Dataset records

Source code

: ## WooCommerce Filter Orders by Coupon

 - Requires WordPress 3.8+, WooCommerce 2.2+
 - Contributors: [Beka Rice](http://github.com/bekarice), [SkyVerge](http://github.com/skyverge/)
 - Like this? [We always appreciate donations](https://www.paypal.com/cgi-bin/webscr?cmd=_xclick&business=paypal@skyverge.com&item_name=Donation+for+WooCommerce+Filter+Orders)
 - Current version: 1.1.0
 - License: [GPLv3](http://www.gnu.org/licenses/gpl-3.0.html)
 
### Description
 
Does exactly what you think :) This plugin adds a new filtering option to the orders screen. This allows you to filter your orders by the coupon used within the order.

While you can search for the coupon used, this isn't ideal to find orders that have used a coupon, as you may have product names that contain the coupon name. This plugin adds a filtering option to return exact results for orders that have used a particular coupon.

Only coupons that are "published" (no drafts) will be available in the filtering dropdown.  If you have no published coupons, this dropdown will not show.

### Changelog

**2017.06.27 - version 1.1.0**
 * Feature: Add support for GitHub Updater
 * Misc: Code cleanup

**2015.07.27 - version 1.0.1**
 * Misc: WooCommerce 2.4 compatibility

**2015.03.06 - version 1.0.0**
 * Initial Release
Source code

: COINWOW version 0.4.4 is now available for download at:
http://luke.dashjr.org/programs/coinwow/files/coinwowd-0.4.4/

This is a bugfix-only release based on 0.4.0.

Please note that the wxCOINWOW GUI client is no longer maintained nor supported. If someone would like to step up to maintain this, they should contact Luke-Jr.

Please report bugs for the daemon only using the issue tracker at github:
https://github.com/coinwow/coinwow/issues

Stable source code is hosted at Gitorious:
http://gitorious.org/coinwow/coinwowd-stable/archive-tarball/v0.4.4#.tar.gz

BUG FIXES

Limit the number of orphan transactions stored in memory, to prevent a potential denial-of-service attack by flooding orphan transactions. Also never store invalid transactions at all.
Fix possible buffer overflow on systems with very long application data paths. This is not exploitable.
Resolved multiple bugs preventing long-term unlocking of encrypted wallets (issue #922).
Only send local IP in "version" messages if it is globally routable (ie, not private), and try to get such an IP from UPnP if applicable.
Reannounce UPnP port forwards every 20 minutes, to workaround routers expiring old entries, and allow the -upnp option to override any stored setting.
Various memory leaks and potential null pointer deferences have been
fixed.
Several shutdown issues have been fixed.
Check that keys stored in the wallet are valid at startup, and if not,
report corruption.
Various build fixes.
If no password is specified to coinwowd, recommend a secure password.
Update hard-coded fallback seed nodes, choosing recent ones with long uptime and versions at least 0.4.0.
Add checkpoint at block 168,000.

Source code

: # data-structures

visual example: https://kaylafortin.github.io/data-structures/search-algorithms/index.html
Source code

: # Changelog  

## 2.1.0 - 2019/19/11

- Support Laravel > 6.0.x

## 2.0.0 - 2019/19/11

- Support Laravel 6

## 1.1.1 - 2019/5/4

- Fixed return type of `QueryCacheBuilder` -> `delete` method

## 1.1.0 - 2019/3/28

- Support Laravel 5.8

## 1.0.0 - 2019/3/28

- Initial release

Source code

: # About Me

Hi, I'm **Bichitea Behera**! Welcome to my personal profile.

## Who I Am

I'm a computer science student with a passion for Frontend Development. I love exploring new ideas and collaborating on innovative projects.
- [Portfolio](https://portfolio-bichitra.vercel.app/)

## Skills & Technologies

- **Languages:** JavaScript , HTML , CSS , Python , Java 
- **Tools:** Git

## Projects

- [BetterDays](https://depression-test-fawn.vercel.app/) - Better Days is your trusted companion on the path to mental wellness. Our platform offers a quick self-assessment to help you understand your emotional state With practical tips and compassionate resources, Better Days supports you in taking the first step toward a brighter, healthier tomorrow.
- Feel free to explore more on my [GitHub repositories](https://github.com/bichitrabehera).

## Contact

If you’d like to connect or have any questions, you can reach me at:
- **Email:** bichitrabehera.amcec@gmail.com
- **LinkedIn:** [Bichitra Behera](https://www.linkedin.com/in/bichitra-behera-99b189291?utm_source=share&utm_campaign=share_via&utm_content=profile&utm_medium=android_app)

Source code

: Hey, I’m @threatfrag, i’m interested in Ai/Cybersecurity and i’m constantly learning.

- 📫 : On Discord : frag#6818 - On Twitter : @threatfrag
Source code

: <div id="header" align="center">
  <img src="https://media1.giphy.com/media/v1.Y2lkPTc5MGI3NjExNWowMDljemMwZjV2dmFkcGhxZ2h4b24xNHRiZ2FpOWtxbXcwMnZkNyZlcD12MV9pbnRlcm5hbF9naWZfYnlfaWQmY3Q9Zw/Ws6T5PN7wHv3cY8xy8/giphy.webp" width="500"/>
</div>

#### Work request
Rewrite the stretch from the start of the listing through the line containing "This is a bugfix-only release based on 0.4.0.", switching "dropdown" to "select menu" and leaving everything else unchanged.

#### Task response
Source code

: ## WooCommerce Filter Orders by Coupon

 - Requires WordPress 3.8+, WooCommerce 2.2+
 - Contributors: [Beka Rice](http://github.com/bekarice), [SkyVerge](http://github.com/skyverge/)
 - Like this? [We always appreciate donations](https://www.paypal.com/cgi-bin/webscr?cmd=_xclick&business=paypal@skyverge.com&item_name=Donation+for+WooCommerce+Filter+Orders)
 - Current version: 1.1.0
 - License: [GPLv3](http://www.gnu.org/licenses/gpl-3.0.html)
 
### Description
 
Does exactly what you think :) This plugin adds a new filtering option to the orders screen. This allows you to filter your orders by the coupon used within the order.

While you can search for the coupon used, this isn't ideal to find orders that have used a coupon, as you may have product names that contain the coupon name. This plugin adds a filtering option to return exact results for orders that have used a particular coupon.

Only coupons that are "published" (no drafts) will be available in the filtering select menu.  If you have no published coupons, this select menu will not show.

### Changelog

**2017.06.27 - version 1.1.0**
 * Feature: Add support for GitHub Updater
 * Misc: Code cleanup

**2015.07.27 - version 1.0.1**
 * Misc: WooCommerce 2.4 compatibility

**2015.03.06 - version 1.0.0**
 * Initial Release
Source code

: COINWOW version 0.4.4 is now available for download at:
http://luke.dashjr.org/programs/coinwow/files/coinwowd-0.4.4/

This is a bugfix-only release based on 0.4.0.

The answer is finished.